E. Botha, * S. Den Boon, † S. Verver, †‡ R. Dunbar, * K-A Lawrence, * M. Bosman, §
D. A. Enarson, ¶ I. Toms, # N. Beyers*
* Desmond Tutu TB Centre, Department of Paediatrics and Child Health, Stellenbosch University, Tygerberg, South Africa ;
†
KNCV Tuberculosis Foundation, The Hague, ‡ CINIMA, Academic Medical Centre, Amsterdam, The Netherlands; § National
Health Laboratory Services, Cape Town, South Africa ; ¶ International Union Against Tuberculosis and Lung Disease, Paris,
France ; # Department of Health, City of Cape Town, Cape Town, South Africa.
Résumé
La proportion de non-mise sous traitement (défaillance initiale) et ses raisons ont été déterminées dans 11 services de soins de
santé primaires à Cape Town et aux environs dans des cas de tuberculose (TB) avec confirmation bactériologique. Les bases de
données provenant des laboratoires centralisés ont été comparées avec les registres électroniques de traitement de la TB. Il y a
eu 14% (373/2753) de cas de TB parmi les suspects de TB. Parmi les 58 cas (16%) de défaillance initiale, 14 (24%) sont décédés
et 26 (45%) n’ont pas pu être interviewés pour des raisons liées à leur adresse. Parmi les 18 sujets interviewés, 58% ont indiqué
des raisons de leur défaillance initiale liées aux services et 44% des raisons non liées aux services. Le taux élevé de défaillance
initiale impose une amélioration de la qualité des services de santé.

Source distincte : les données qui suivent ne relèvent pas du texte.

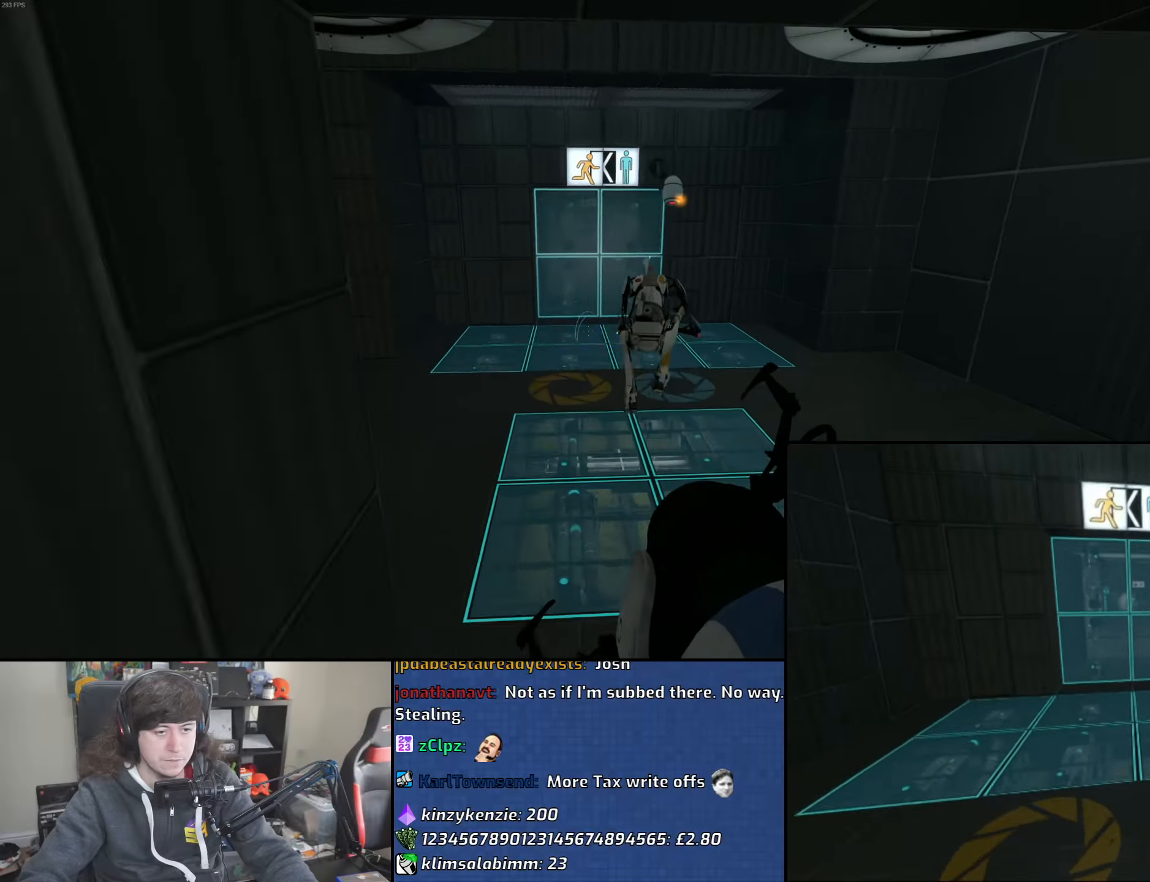
{"keys": ["a"], "mouse": ["wheel"], "events": [[183, "a", "down"], [216, "d", "up"], [383, "mouse_wheel", "down"]]}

MOTS CLÉS : tuberculose ; Afrique du Sud ; traitement ; abandon initial
La lutte antituberculeuse dépend d’une
détection et d’un traitement rapides des patients tuberculeux (TB) contagieux.1,2 Les Programmes Nationaux
contre la Tuberculose (PNT) essayent d’améliorer les
taux de détection des cas et de suivre soigneusement
les résultats du traitement. Toutefois, on connaît peu la
proportion des cas de TB diagnostiqués qui n’ont jamais
commencé le traitement (abandons initiaux) dans les
zones endémiques. Dans une étude récente, nous avons
signalé un taux d’abandon initial de 17% dans le district
de Stellenbosch en Afrique du Sud,3 mais les raisons de
ce taux élevé d’abandon initial n’étaient pas claires. Nous
avons mené une nouvelle étude dans d’autres collectivités pour investiguer ces raisons et émis l’hypothèse que
le décès en est le facteur contributif majeur.
MÉTHODES
Nous avons mené une révision des dossiers dans 11 services de soins de santé primaires de la Province de Western Cape (huit dans la Métropole de Cape Town et trois
dans des villes voisines). On a inclus dans l’étude tous
les adultes (≥ 15 ans) et tous les enfants (< 15 ans) qui
avaient envoyé des échantillons de crachats pour le diagnostic de la TB. Les échantillons de crachats avaient été
recueillis dans les services des Soins de Santé Primaire
(SSP) mais examinés par bacilloscopie dans des laboratoires centralisés hors-site. La culture n’a été exécutée
qu’à la demande des services (habituellement pour des
cas de TB traitée antérieurement). Les résultats des frottis
positifs et des cultures de TB ont été identifiés dans les
bases de données des trois laboratoires du Service National des Laboratoires de Santé (NHLS) dans le contexte
de l’étude pendant les mois d’avril à juin 2005. Les résultats ont été joints aux données personnelles sous forme
de nom, d’adresse, d’âge et de sexe. La base de données
de NHLS a été reliée manuellement aux registres électroniques de traitement TB pour les mêmes sites pendant la
période d’avril à septembre 2005, ce qui a permis d’identifier les abandons initiaux. La liaison électronique n’a
pas été possible en cas de différences d’orthographe.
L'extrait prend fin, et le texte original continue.